First define three viewmodel classes (ViewModelMain, ViewModelA and ViewModelB) as follows:

ViewModelMain:

using System;
using System.Collections.ObjectModel;
using System.Windows.Input;
using Xamarin.Forms;

namespace XamLab1
{
    public class ViewModelMain
    {
        public ObservableCollection<ViewModelA> AItems { get; set; }
        public ObservableCollection<ViewModelB> AllBItems { get; set; } 

        public ViewModelMain()
        {
            AItems = new ObservableCollection<ViewModelA>();
            AllBItems = new ObservableCollection<ViewModelB>();

            this.UpdateCommand = new Command<string>((key) =>
            {
                Update();
            });
        }

        public ICommand UpdateCommand { protected set; get; }

        public void Update()
        {
            // filling collections with dummy test data...

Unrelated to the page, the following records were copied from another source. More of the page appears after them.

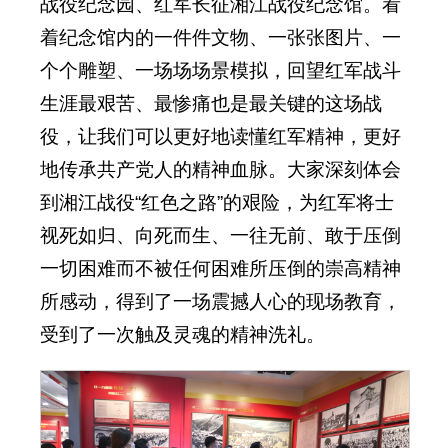
战役纪念园、红军长征湘江战役纪念馆。看
着纪念馆内的一件件文物、一张张图片、一
个个雕塑、一场场场景模拟，回望红军战斗
生涯最艰苦、最惨痛也是最关键的这场战
役，让我们可以更好地读懂红军精神，更好
地传承共产党人的精神血脉。大家深刻体会
到湘江战役“红色之路”的艰险，为红军将士
视死如归、向死而生、一往无前、敢于压倒
一切困难而不被任何困难所压倒的崇高精神
所感动，得到了一场震撼人心的现场教育，
受到了一次触及灵魂的精神洗礼。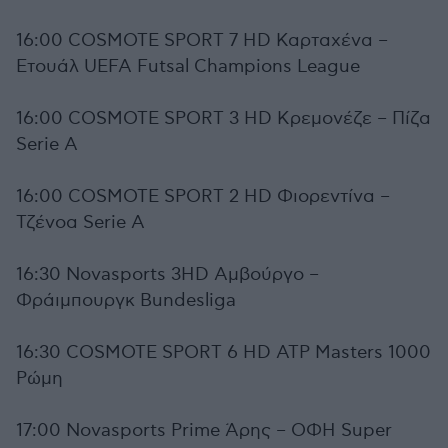
16:00 COSMOTE SPORT 7 HD Καρταχένα –
Ετουάλ UEFA Futsal Champions League
16:00 COSMOTE SPORT 3 HD Κρεμονέζε – Πίζα
Serie A
16:00 COSMOTE SPORT 2 HD Φιορεντίνα –
Τζένοα Serie A
16:30 Novasports 3HD Αμβούργο –
Φράιμπουργκ Bundesliga
16:30 COSMOTE SPORT 6 HD ATP Masters 1000
Ρώμη
17:00 Novasports Prime Άρης – ΟΦΗ Super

            AItems.Clear();
            AllBItems.Clear();

            for (int i = 0; i < 10; i++)
            {
                long timestamp = DateTime.Now.Ticks;
                var a = new ViewModelA("A-" + i + "-" + timestamp, AllBItems);
                AItems.Add(a);

                for (int j = 0; j < 3; j++)
                {
                    AllBItems.Add(new ViewModelB { NameB = "B-" + i + "-" + j + "-" + timestamp, Parent = a });
                }
            }            
        }
    }
}

ViewModelA:

using System.Collections.ObjectModel;
using System.Linq;

namespace XamLab1
{
    public class ViewModelA : ObservableCollection<ViewModelB>
    {
        public string NameA { get; private set; }

        public ViewModelA(string name, ObservableCollection<ViewModelB> allBItems)
        {
            NameA = name;
            _allBItems = allBItems;
            _allBItems.CollectionChanged += _allBItems_CollectionChanged;
        }

        private ObservableCollection<ViewModelB> _allBItems;

        private void _allBItems_CollectionChanged(object sender, System.Collections.Specialized.NotifyCollectionChangedEventArgs e)
        {
            ClearItems();
            foreach (var item in _allBItems.Where(x => x.Parent == this))
            {
                Add(item);
            }
        }

    }

}

and ViewModelB:

namespace XamLab1
{
    public class ViewModelB
    {
        public string NameB { get; set; }
        public ViewModelA Parent { get; set; }

    }
}

Finally, bind the view models to XAML like this:

<?xml version="1.0" encoding="utf-8" ?>
<ContentPage xmlns="http://xamarin.com/schemas/2014/forms"
             xmlns:x="http://schemas.microsoft.com/winfx/2009/xaml"
             xmlns:local="clr-namespace:XamLab1;assembly=XamLab1"
             x:Class="XamLab1.MainPage">

  <ContentPage.BindingContext>
    <local:ViewModelMain />
  </ContentPage.BindingContext>

  <StackLayout>
      <Button Text="Update" Command="{Binding UpdateCommand}"></Button>
      <ListView ItemsSource="{Binding AItems}" IsGroupingEnabled="True" GroupDisplayBinding="{Binding NameA}" GroupShortNameBinding="{Binding NameA}" HasUnevenRows="True">
        <ListView.GroupHeaderTemplate>
          <DataTemplate>
            <ViewCell>
              <StackLayout VerticalOptions="FillAndExpand" Padding="5" BackgroundColor="#707070">
                <Label Text="{Binding NameA}"/>
              </StackLayout>
            </ViewCell>
          </DataTemplate>
        </ListView.GroupHeaderTemplate>
        <ListView.ItemTemplate>
          <DataTemplate>
            <ViewCell>
              <StackLayout VerticalOptions="FillAndExpand" Padding="20, 5, 5, 5">
                <Label Text="{Binding NameB}" />
              </StackLayout>
            </ViewCell>
          </DataTemplate>
        </ListView.ItemTemplate>
      </ListView>
    </StackLayout>

</ContentPage>

Now run the resulting app and press the Update button: you should see the ListView being refreshed with new ViewModel data.

Please note: this solution could still use some optimization. For instance, it's probably not very efficient to update all the inner collections whenever the global BItems collection changes. Some kind of more lazy update would probably be in order. Also, if your AllBItems collection is large, you might consider some indexing mechanism on the Parent property in order to speed up the filtering.